TEXT EXTRACT>
↓
Golden Globes to kick off Hollywood's introspective post-Weinstein awards season

This year's ceremony is seen as the first big opportunity for Hollywood to speak with one voice against a pervasive culture of misconduct

Host Seth Meyers rolls out the red carpet during the 75th Annual Golden Globe Awards Preview Day at the Beverly Hilton Hotel. Valerie Macon / AFP Photo
Host Seth Meyers rolls out the red carpet during the 75th Annual Golden Globe Awards Preview Day at the Beverly Hilton Hotel. Valerie Macon / AFP Photo

A galaxy of stars will descend on Beverly Hills on Sunday to honor the best in film and television as the 2018 awards season opens with the Golden Globes, with the spectre of sexual harassment scandals weighing on the party.

This year's ceremony is seen as the first big opportunity for Hollywood to speak with one voice against a pervasive culture of misconduct brought to light by the downfall of movie mogul Harvey Weinstein, unmasked as a serial predator.

The focus on Sunday night is expected to be as much on the stars' acceptance speeches and the messages behind some of the prizes as on the performances being honoured at the Hollywood Foreign Press Association's glitzy bash.

"The deluge of sexual misconduct revelations has been the story of the year, so it's safe to predict that it will be the story of the night at the Golden Globes," Debra Birnbaum, executive editor for television at industry weekly Variety, said.

"It will influence everything from Seth Meyers' monologue to impassioned acceptance speeches to the fashion."

The ceremony at the Beverly Hilton - the first for late night NBC funnyman Meyers as host - is not as reliable at predicting Oscars glory as the galas held by Hollywood's acting, producing and directing unions.
↑
DIRECTION 1>
Extract every line of the entries that contains the string "bottom", matching case exactly.
The Golden Globes article and the entries have no connection to each other.

RECORDED DATA>
↓
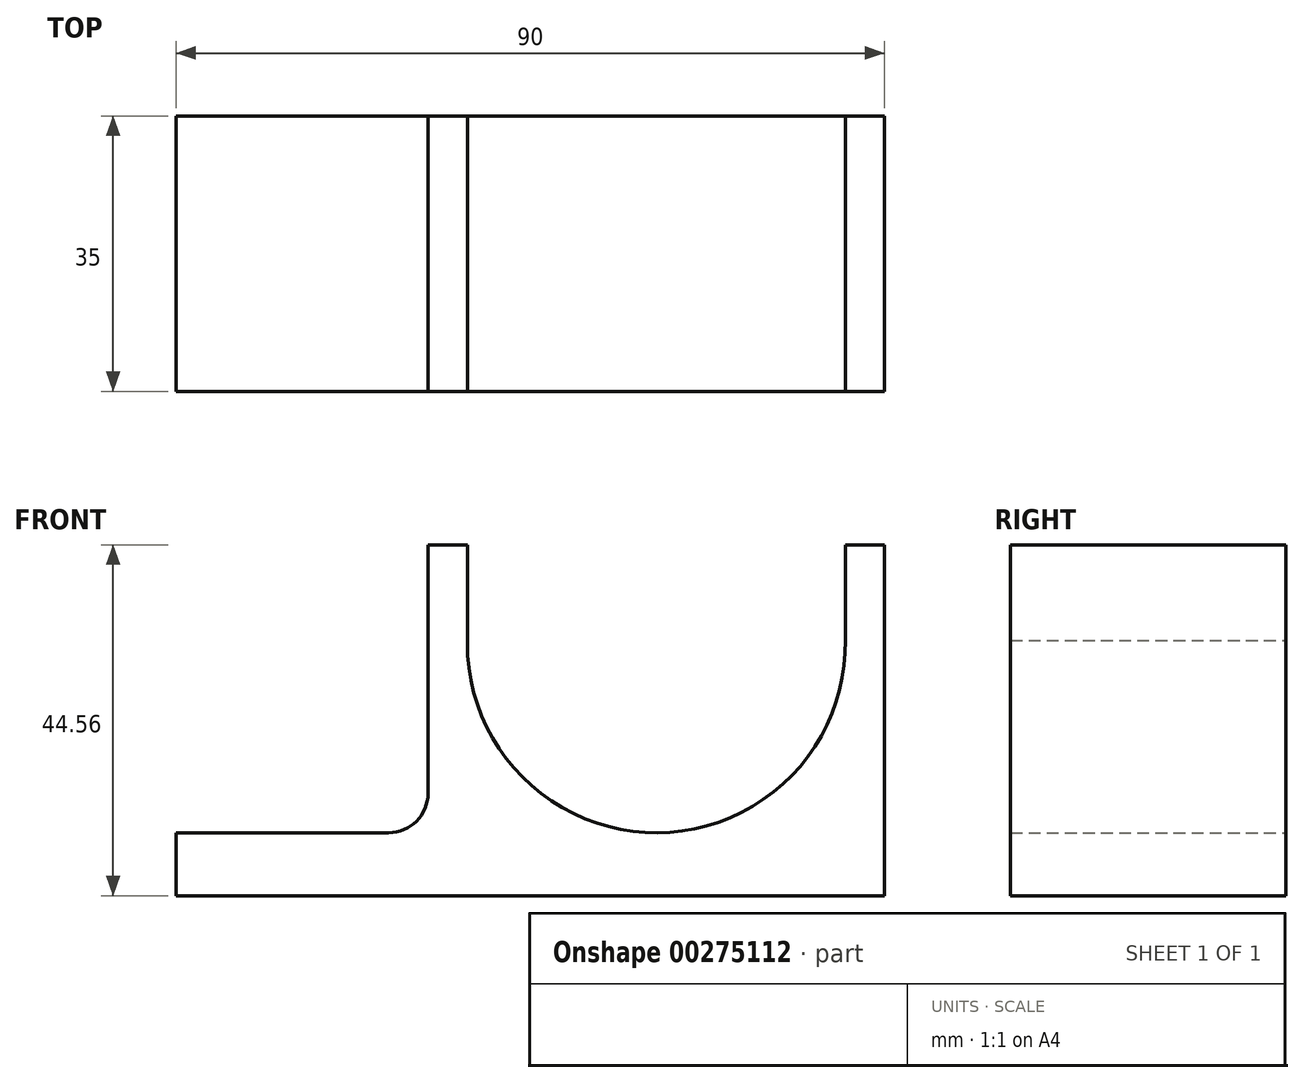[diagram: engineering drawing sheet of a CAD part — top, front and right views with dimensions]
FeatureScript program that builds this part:
annotation { "Feature Type Name" : "Feature", "Feature Type Description" : "" }
export const myFeature = defineFeature(function(context is Context, id is Id, definition is map)
    precondition{}
    {
        {
            var Q0;
            Q0=qCreatedBy(makeId("Front.planeOp"),FACE);
            var sketch = newSketch(context, id + "F0", { "sketchPlane" : qUnion([Q0])});
            skLineSegment(sketch, "E0", {"start": v(-32.43, -8.2) * mm, "end": v(-32.43, -16.2) * mm});
            skLineSegment(sketch, "E1", {"start": v(-32.43, -16.2) * mm, "end": v(57.57, -16.2) * mm});
            skLineSegment(sketch, "E2", {"start": v(57.57, -16.2) * mm, "end": v(57.57, 28.37) * mm});
            skLineSegment(sketch, "E3", {"start": v(57.57, 28.37) * mm, "end": v(-0.43, 28.37) * mm});
            skLineSegment(sketch, "E4", {"start": v(-0.43, 28.37) * mm, "end": v(-0.43, -3.2) * mm});
            skLineSegment(sketch, "E5", {"start": v(-5.43, -8.2) * mm, "end": v(-32.43, -8.2) * mm});
            skCircle(sketch, "E6", {"center": v(28.57, 15.8) * mm, "radius": 24 * mm});
            skLineSegment(sketch, "E7.bottom", {"start": v(4.57, 15.66) * mm, "end": v(13.53, 15.66) * mm});
            skLineSegment(sketch, "E7.top", {"start": v(4.57, 49.43) * mm, "end": v(13.53, 49.43) * mm});
            skLineSegment(sketch, "E7.left", {"start": v(4.57, 15.66) * mm, "end": v(4.57, 49.43) * mm});
            skLineSegment(sketch, "E7.right", {"start": v(13.53, 15.66) * mm, "end": v(13.53, 49.43) * mm});
            skLineSegment(sketch, "E8.bottom", {"start": v(52.57, 16.26) * mm, "end": v(43.6, 16.26) * mm});
            skLineSegment(sketch, "E8.top", {"start": v(52.57, 51.6) * mm, "end": v(43.6, 51.6) * mm});
            skLineSegment(sketch, "E8.left", {"start": v(52.57, 16.26) * mm, "end": v(52.57, 51.6) * mm});
            skLineSegment(sketch, "E8.right", {"start": v(43.6, 16.26) * mm, "end": v(43.6, 51.6) * mm});
            skPoint(sketch, "E9.visualSharp", {"position": v(-0.43, -8.2) * mm});
            skArc(sketch, "E9.filletArc", {"start": v(-5.43, -8.2) * mm, "mid": v(-1.9, -6.73) * mm, "end": v(-0.43, -3.2) * mm});
            skSolve(sketch);
        }
        {
            var Q0;
            Q0=makeQuery(id+"F0.imprint","IMPRINT",FACE,{"disambiguationData":[TD([[makeQuery(id+"F0.imprint","IMPRINT",EDGE,{"derivedFrom":sQuery(id+"F0.wireOp",EDGE,"E0")}),1.0]])]});
            extrude(context, id + "F1", {"entities" : qUnion([Q0]), "depth" : 25 * mm});
        }
        {
            var Q0;
            Q0=makeQuery(id+"F1.opExtrude","CAP_FACE",FACE,{"disambiguationData":[OSD([sQuery(id+"F0.wireOp",EDGE,"E0"),sQuery(id+"F0.wireOp",EDGE,"E1"),sQuery(id+"F0.wireOp",EDGE,"E2"),sQuery(id+"F0.wireOp",EDGE,"E3"),sQuery(id+"F0.wireOp",EDGE,"E4"),sQuery(id+"F0.wireOp",EDGE,"E5"),sQuery(id+"F0.wireOp",EDGE,"E6"),sQuery(id+"F0.wireOp",EDGE,"E7.left"),sQuery(id+"F0.wireOp",EDGE,"E8.left"),sQuery(id+"F0.wireOp",EDGE,"E9.filletArc")])],"isStart":false});
            extrude(context, id + "F2", {"entities" : qUnion([Q0]), "operationType" : NewBodyOperationType.ADD, "depth" : 10 * mm});
        }
    });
↑
DIRECTION 2>
Please continue the Golden Globes article from its last sentence.

EXPECTED ANSWER 1>
            skLineSegment(sketch, "E7.bottom", {"start": v(4.57, 15.66) * mm, "end": v(13.53, 15.66) * mm});
            skLineSegment(sketch, "E8.bottom", {"start": v(52.57, 16.26) * mm, "end": v(43.6, 16.26) * mm});

EXPECTED ANSWER 2>
But it remains one of the most high-profile and glamorous events of the awards calendar and tends to generate more headlines for tributes, daring gowns and wacky tuxedos.

Actors and actresses are however expected to turn out in black this year, in solidarity with victims of Weinstein and numerous other figures exposed by the harassment and abuse scandal, including Kevin Spacey, Brett Ratner and Dustin Hoffman.

Women directors snubbed

Guillermo del Toro's fantasy romance The Shape of Water leads the nominations with seven, while The Post and Three Billboards Outside Ebbing, Missouri are tied for second, with six each.

Overall, 25 awards are given out - 14 for movies and 11 for TV - and, as usual, the 90-member HFPA has sprung more than a few surprises in the nominations, placing horror satire Get Out in the best comedy-musical category.

There were no nominations at all for female filmmakers despite huge successes in 2017 for Greta Gerwig (Lady Bird), Patty Jenkins (Wonder Woman), Dee Rees (Mudbound), Kathryn Bigelow (Detroit) and Sofia Coppola (The Beguiled).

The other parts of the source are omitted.